Status Quo / In Search Of The Fourth Chord
In Search Of The Fourth Chord Spielzeit: 54:14
Medium: CD
Label: Edel Records, 2007
Stil: Boogie Rock

Review vom 08.10.2007


Olaf 'Olli' Oetken
»Und es muss rocken!«
»Quatsch, ein bisschen Pop hat noch niemandem geschadet!«
»Hilfe, der ewig gleiche Schunkelboogie!«
»Blödsinn, auch eine tolle Melodie macht einen guten Song aus, da darf gerne geschunkelt werden!«
»Drei Akkorde und ansonsten gute Nacht Marie!«
»Ätsch, reingefallen, neuerdings wird hochoffiziell der vierte Akkord gesucht!«
… und das, by the way, mit Gitarrenbrettern, die so, nach einhelliger Einschätzung der gefühlten 50 Millionen Status Quo-Experten, seit vielen, vielen Jahren nicht mehr zu hören waren. Vielleicht auf dem Vorvorvorgänger "Heavy Traffic", welcher aber nicht so fett aus den Boxen sprang. Nun ist wieder der ehemalige Multimegaerfolgsproduzent Pip Williams an Bord, seines Zeichen verantwortlich für solche Kassenorgasmen wie "Rockin' All Over The World", "Whatever You Want" oder gar "In The Army Now". Und prompt pustet uns das neueste Werk der ewigen Boogierock-Könige mit Wucht und Dynamik in vollem Breitwandsound um die Ohren. Ob dabei nun tatsächlich ein vierter Akkord gefunden wird ist laut Bandmaxime - »Egal, was wir einspielen, es klingt immer nach Status Quo« - komplett wumpe, Hauptsache die verehrte Quo-Gemeinde geht kollektiv in den Spreizschritt, schüttelt das schüttere Resthaar und tobt postpubertär völlig losgelöst durch die Gegend. Insofern ist nahezu jeder der gefühlten 180 Longplayer der Gruppe ein Volltreffer, und auch der in der Realität tatsächlich 'erst' 33ste Output macht da bestimmt keine Ausnahme!

Arbeitsauftrag:
Schreibe die obige Plattenkritik zum Status-Quo-Album „In Search Of The Fourth Chord“ im Anschluss an ihren letzten Satz weiter.

Einträge im Datensatz
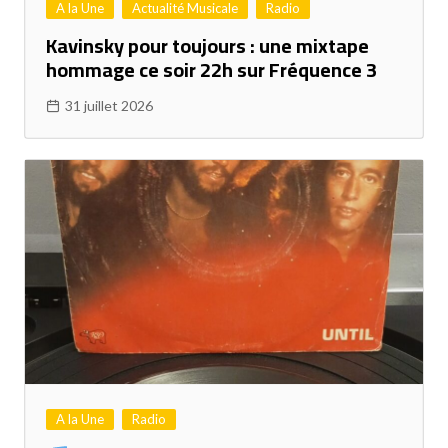
A la Une
Actualité Musicale
Radio
Kavinsky pour toujours : une mixtape
hommage ce soir 22h sur Fréquence 3
31 juillet 2026
A la Une
Radio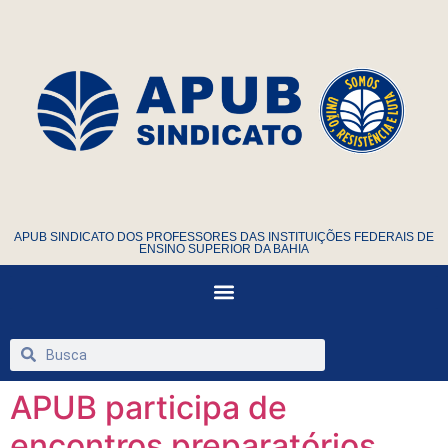
APUB SINDICATO DOS PROFESSORES DAS INSTITUIÇÕES FEDERAIS DE
ENSINO SUPERIOR DA BAHIA
APUB participa de
encontros preparatórios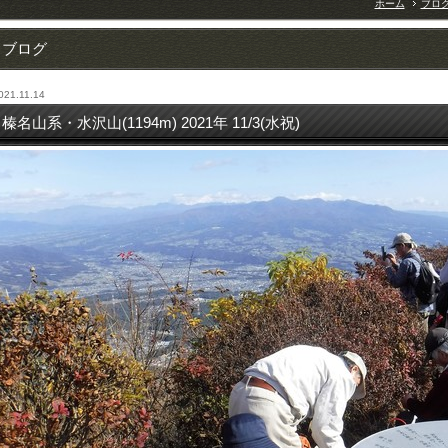
ホーム
ブロ
ブログ
021.11.14
榛名山系・水沢山(1194m) 2021年 11/3(水祝)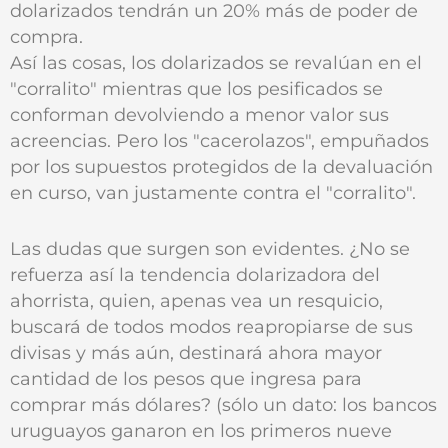
dolarizados tendrán un 20% más de poder de
compra.
Así las cosas, los dolarizados se revalúan en el
"corralito" mientras que los pesificados se
conforman devolviendo a menor valor sus
acreencias. Pero los "cacerolazos", empuñados
por los supuestos protegidos de la devaluación
en curso, van justamente contra el "corralito".
Las dudas que surgen son evidentes. ¿No se
refuerza así la tendencia dolarizadora del
ahorrista, quien, apenas vea un resquicio,
buscará de todos modos reapropiarse de sus
divisas y más aún, destinará ahora mayor
cantidad de los pesos que ingresa para
comprar más dólares? (sólo un dato: los bancos
uruguayos ganaron en los primeros nueve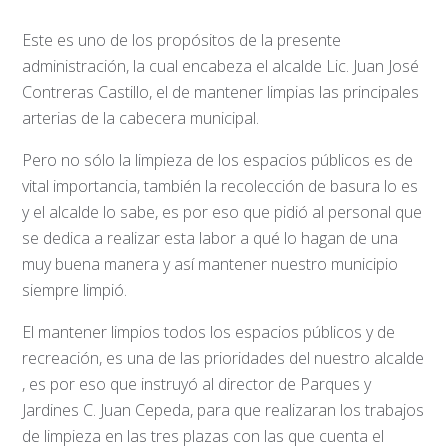
Este es uno de los propósitos de la presente
administración, la cual encabeza el alcalde Lic. Juan José
Contreras Castillo, el de mantener limpias las principales
arterias de la cabecera municipal.
Pero no sólo la limpieza de los espacios públicos es de
vital importancia, también la recolección de basura lo es
y el alcalde lo sabe, es por eso que pidió al personal que
se dedica a realizar esta labor a qué lo hagan de una
muy buena manera y así mantener nuestro municipio
siempre limpió.
El mantener limpios todos los espacios públicos y de
recreación, es una de las prioridades del nuestro alcalde
, es por eso que instruyó al director de Parques y
Jardines C. Juan Cepeda, para que realizaran los trabajos
de limpieza en las tres plazas con las que cuenta el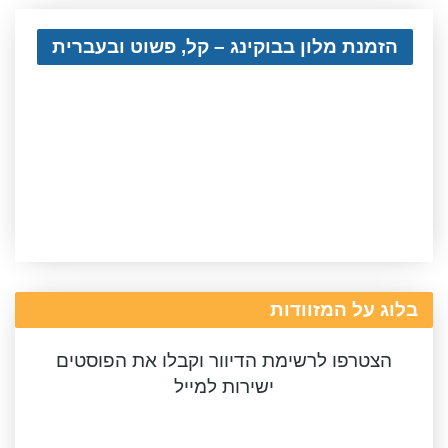
הזמנת מלון בבוקינג – קל, פשוט ובעברית
בלוג על המזוודות
הצטרפו לרשימת הדיוור וקבלו את הפוסטים
ישירות למייל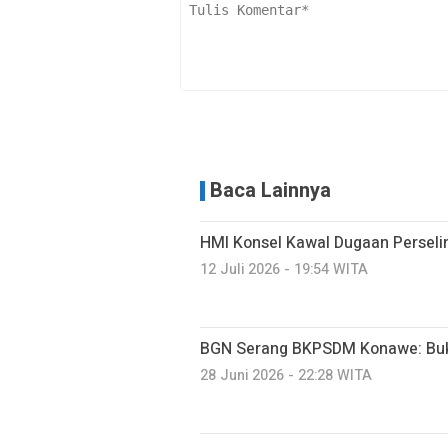
Baca Lainnya
HMI Konsel Kawal Dugaan Perseli
12 Juli 2026 - 19:54 WITA
BGN Serang BKPSDM Konawe: Buk
28 Juni 2026 - 22:28 WITA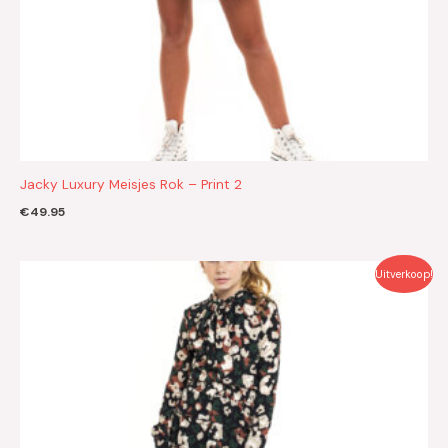
Jacky Luxury Meisjes Rok – Print 2
€
49.95
Oorspronkelijke
Huidige
Uitverkoop!
prijs
prijs
was:
is:
€69.95.
€35.00.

Schriftliche Antwort:
Der Rezensent muss zerknirscht zugeben, beileibe nicht jedes Werk der urigen Briten zu kennen, daher verbietet sich ihm auch jegliches Gefasel, dass der Song XY doch verdächtig nahe am Wasser des Songs XYZ vom Album ABC gebaut ist.
Das erhöht den Spaßfaktor des Schatzsucher-Albums enorm.
"Beginning Of The End" und "Alright" schmeißen einen gleich von Null auf Hundert in den unnachahmlichen Boogie-Shuffle-Rock-Schunkel-Kosmos, wobei speziell ersterer Song mit frechem AC/DC-Intro und anschließender Ohrwurm-Rossi-Melodei punkten kann. Der Gitarrensound kommt erstaunlich frisch über die Rampe, das Piano klimpert durch den Orbit, der Bass vagabundiert zwischen den Boxen und Rick Parfitt erweist sich bei letzterem Song einmal mehr als der erdigere Vokalist.
"Pennsylvania Blues Tonight" hangelt sich dann vollkommen unbluesig am schmalen Grad der Geschmacksverirrung entlang, der Sound ist reine 80er-Reminiszenz, eine Harp bläst verloren im Wind und der Refrain hat rezeptpflichtigen Suchtfaktor.
"I Don't Wanna Hurt You Anymore" ist Quosche Boogie-Räm-Däm-Däm - Dutzendware anno 1979, mit einem leider viel zu früh ausgeblendeten schmissig-spritzigen Gitarrensolo als Finale, während "Electric Arena" wehmütig vor sich hin dümpelt, unterbrochen von einem Gitarrenspiel, das aufhorchen lässt, da in seiner differenzierten, gefühlvollen, wenn nicht gar sentimentalen Grundausrichtung für Status Quo eher ungewöhnlich.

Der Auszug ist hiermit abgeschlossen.